Good post, bit too “mathy” but makes me think of “Asynchronous computing @Facebook: Driving efficiency and developer productivity at Facebook scale”. Where they touch on capacity optimization (queuing + time shifting), capacity regulation along with user delay tolerance (bc not all jobs, even at the same priority level, are equal)
SpaceManNabs|6 months ago
For example, the paragraphs around the paragraph with "compute the exact Poisson tail (or use a Chernoff bound)" and that paragraph itself could be better illustrated with lines of math instead of mostly language.
I think you do need some math if you want to approach this probabilistically, but I agree that might not be the most accessible approach, and a hard threshold calculation is more accessible and maybe just as good.
cogman10|6 months ago
Particularly because distributed computer systems aren't pure math problems to be solved. Load often comes from usage which is often closer to random inputs rather than predicable variables. Further, how load is processed depends on a bunch of things from the OS scheduler to the current load on the network.
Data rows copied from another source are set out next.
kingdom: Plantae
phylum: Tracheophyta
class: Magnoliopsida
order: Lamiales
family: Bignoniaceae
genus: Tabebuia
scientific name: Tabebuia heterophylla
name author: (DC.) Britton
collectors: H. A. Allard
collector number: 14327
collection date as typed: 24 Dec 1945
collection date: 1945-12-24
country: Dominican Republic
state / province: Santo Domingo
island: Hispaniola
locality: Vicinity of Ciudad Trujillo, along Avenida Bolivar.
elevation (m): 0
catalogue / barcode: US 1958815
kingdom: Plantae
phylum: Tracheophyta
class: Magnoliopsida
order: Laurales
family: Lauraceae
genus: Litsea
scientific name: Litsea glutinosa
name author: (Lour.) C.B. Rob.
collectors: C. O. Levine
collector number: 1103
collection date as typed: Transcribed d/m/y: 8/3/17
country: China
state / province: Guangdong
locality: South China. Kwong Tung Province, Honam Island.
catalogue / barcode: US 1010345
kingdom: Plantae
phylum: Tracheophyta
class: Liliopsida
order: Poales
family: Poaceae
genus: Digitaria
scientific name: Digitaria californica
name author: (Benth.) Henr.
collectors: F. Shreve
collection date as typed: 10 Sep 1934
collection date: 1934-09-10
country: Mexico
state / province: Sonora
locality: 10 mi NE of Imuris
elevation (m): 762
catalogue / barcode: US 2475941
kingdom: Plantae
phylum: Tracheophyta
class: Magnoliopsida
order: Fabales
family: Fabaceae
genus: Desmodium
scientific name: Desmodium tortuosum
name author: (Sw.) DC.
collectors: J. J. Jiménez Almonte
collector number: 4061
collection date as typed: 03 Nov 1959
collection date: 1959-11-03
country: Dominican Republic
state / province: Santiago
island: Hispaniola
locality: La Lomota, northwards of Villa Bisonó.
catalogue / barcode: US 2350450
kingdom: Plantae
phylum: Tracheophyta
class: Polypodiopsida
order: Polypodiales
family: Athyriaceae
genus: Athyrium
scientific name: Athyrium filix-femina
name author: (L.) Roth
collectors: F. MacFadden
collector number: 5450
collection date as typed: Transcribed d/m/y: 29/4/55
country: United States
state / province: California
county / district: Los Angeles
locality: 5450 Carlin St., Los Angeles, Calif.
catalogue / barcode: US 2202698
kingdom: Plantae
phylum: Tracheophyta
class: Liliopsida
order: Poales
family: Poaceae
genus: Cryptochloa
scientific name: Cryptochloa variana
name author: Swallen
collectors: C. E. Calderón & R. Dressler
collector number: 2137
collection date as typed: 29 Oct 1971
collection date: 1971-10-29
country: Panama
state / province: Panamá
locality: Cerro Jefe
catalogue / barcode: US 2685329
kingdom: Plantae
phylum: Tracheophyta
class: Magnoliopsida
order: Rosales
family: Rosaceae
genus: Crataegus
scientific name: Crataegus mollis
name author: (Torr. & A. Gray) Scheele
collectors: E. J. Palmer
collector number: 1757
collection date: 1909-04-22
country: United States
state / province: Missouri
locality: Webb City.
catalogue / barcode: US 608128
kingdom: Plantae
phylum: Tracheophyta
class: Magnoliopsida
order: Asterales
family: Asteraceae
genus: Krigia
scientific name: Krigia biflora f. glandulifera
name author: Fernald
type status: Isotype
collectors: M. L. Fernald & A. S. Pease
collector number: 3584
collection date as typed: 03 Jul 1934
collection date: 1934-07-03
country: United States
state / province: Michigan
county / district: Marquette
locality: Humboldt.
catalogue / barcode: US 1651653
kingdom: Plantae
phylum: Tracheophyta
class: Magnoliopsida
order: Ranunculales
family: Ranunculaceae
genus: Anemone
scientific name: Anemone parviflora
It can be hard to really intuitively understand that a bottlenecked system processes the same load slower than an unbound system.
ignoramous|6 months ago
motorest|6 months ago
I feel tha I'm missing something obvious. Isn't this doc reinventing the wheel in terms of what very basic task queue systems do? It describes task queues and task prioritization, and how it supports tasks that cache user data. What am I missing?